→ Your task: The answer must be a single number, namely how many lines in the entries below contain the string "rubber".

→ Supplied data:
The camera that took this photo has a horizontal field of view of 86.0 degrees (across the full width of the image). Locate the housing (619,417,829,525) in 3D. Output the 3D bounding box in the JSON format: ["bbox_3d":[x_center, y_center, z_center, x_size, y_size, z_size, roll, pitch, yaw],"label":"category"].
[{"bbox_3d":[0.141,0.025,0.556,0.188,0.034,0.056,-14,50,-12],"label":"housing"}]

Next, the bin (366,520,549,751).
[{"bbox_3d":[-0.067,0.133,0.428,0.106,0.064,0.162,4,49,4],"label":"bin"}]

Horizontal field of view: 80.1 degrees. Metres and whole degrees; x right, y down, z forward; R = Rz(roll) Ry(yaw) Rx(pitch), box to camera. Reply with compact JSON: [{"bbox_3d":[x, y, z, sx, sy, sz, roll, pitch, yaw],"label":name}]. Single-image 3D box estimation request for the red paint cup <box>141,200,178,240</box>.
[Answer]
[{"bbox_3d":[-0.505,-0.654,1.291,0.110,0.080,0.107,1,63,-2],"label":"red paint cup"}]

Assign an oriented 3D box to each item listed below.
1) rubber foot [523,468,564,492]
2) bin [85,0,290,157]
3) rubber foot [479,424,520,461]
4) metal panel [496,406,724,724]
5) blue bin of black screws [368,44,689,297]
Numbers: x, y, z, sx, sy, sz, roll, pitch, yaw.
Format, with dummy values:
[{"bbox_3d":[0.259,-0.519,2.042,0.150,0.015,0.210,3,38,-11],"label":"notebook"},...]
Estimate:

==

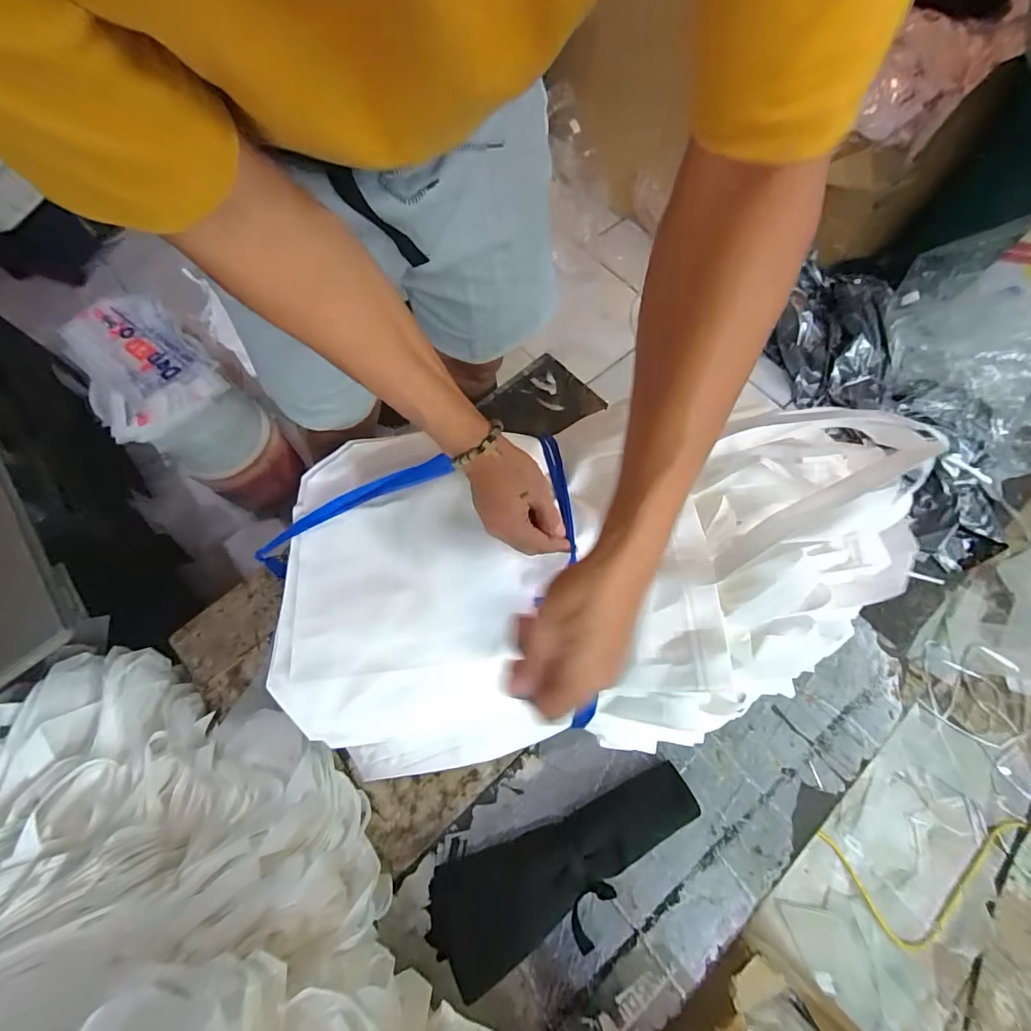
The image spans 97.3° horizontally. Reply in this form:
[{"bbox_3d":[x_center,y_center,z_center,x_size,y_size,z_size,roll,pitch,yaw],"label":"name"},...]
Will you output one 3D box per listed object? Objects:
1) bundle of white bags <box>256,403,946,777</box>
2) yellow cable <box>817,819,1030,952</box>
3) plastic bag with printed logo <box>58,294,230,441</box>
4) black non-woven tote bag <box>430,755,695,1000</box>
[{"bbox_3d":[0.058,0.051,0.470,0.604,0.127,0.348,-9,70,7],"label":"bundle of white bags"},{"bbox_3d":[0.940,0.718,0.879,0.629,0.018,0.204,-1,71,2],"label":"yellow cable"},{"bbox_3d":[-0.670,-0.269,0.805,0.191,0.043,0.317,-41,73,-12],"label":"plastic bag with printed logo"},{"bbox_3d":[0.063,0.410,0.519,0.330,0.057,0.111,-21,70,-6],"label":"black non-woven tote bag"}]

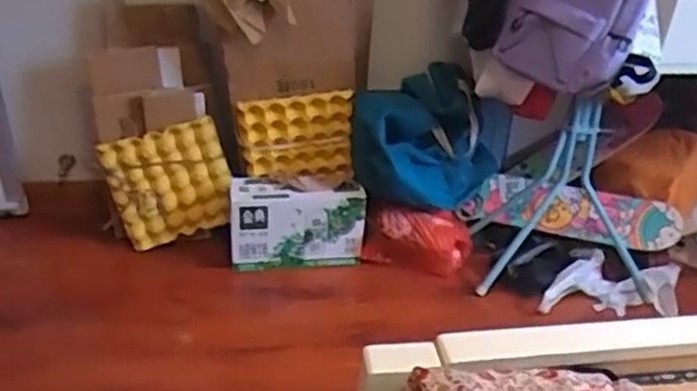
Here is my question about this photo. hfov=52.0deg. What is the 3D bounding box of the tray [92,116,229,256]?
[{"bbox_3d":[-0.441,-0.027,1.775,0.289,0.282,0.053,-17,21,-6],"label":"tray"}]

→ Written response: 2